## EXERCISE INPUTS
=-=-=

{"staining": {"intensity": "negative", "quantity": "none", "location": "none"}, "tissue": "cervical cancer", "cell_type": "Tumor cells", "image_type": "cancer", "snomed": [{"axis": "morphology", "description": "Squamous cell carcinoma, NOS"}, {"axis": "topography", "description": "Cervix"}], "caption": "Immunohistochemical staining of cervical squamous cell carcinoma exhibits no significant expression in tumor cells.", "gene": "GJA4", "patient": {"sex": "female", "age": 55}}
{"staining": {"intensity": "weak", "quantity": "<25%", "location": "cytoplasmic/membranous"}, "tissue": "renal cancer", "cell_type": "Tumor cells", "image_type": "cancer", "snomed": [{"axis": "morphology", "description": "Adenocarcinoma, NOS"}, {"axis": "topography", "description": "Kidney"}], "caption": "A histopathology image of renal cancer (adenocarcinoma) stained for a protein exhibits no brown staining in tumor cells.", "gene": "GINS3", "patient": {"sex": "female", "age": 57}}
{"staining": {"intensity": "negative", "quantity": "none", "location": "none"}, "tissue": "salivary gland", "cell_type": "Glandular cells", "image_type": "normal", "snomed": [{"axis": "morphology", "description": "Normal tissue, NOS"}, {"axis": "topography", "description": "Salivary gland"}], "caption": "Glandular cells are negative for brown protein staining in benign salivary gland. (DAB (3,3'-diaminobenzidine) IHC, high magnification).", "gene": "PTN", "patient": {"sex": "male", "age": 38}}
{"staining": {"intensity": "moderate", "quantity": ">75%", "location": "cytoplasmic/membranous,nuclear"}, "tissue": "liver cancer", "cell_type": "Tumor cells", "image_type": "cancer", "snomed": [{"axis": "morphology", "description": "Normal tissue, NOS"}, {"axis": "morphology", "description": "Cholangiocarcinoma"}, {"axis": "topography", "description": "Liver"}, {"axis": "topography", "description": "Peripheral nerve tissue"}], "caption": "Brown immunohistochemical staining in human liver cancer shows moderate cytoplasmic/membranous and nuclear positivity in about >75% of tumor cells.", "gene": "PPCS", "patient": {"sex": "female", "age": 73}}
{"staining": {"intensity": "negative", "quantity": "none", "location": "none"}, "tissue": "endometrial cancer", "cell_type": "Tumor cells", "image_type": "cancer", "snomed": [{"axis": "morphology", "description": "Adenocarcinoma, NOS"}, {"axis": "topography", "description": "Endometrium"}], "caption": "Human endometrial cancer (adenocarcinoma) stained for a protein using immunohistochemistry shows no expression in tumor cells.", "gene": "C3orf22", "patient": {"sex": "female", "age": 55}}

=-=-=

## WHAT TO PRODUCE
For this exercise, please copy exactly the lines of the material above from its first line through the line where "cells are negative" appears.

## RESPONSE BELOW
{"staining": {"intensity": "negative", "quantity": "none", "location": "none"}, "tissue": "cervical cancer", "cell_type": "Tumor cells", "image_type": "cancer", "snomed": [{"axis": "morphology", "description": "Squamous cell carcinoma, NOS"}, {"axis": "topography", "description": "Cervix"}], "caption": "Immunohistochemical staining of cervical squamous cell carcinoma exhibits no significant expression in tumor cells.", "gene": "GJA4", "patient": {"sex": "female", "age": 55}}
{"staining": {"intensity": "weak", "quantity": "<25%", "location": "cytoplasmic/membranous"}, "tissue": "renal cancer", "cell_type": "Tumor cells", "image_type": "cancer", "snomed": [{"axis": "morphology", "description": "Adenocarcinoma, NOS"}, {"axis": "topography", "description": "Kidney"}], "caption": "A histopathology image of renal cancer (adenocarcinoma) stained for a protein exhibits no brown staining in tumor cells.", "gene": "GINS3", "patient": {"sex": "female", "age": 57}}
{"staining": {"intensity": "negative", "quantity": "none", "location": "none"}, "tissue": "salivary gland", "cell_type": "Glandular cells", "image_type": "normal", "snomed": [{"axis": "morphology", "description": "Normal tissue, NOS"}, {"axis": "topography", "description": "Salivary gland"}], "caption": "Glandular cells are negative for brown protein staining in benign salivary gland. (DAB (3,3'-diaminobenzidine) IHC, high magnification).", "gene": "PTN", "patient": {"sex": "male", "age": 38}}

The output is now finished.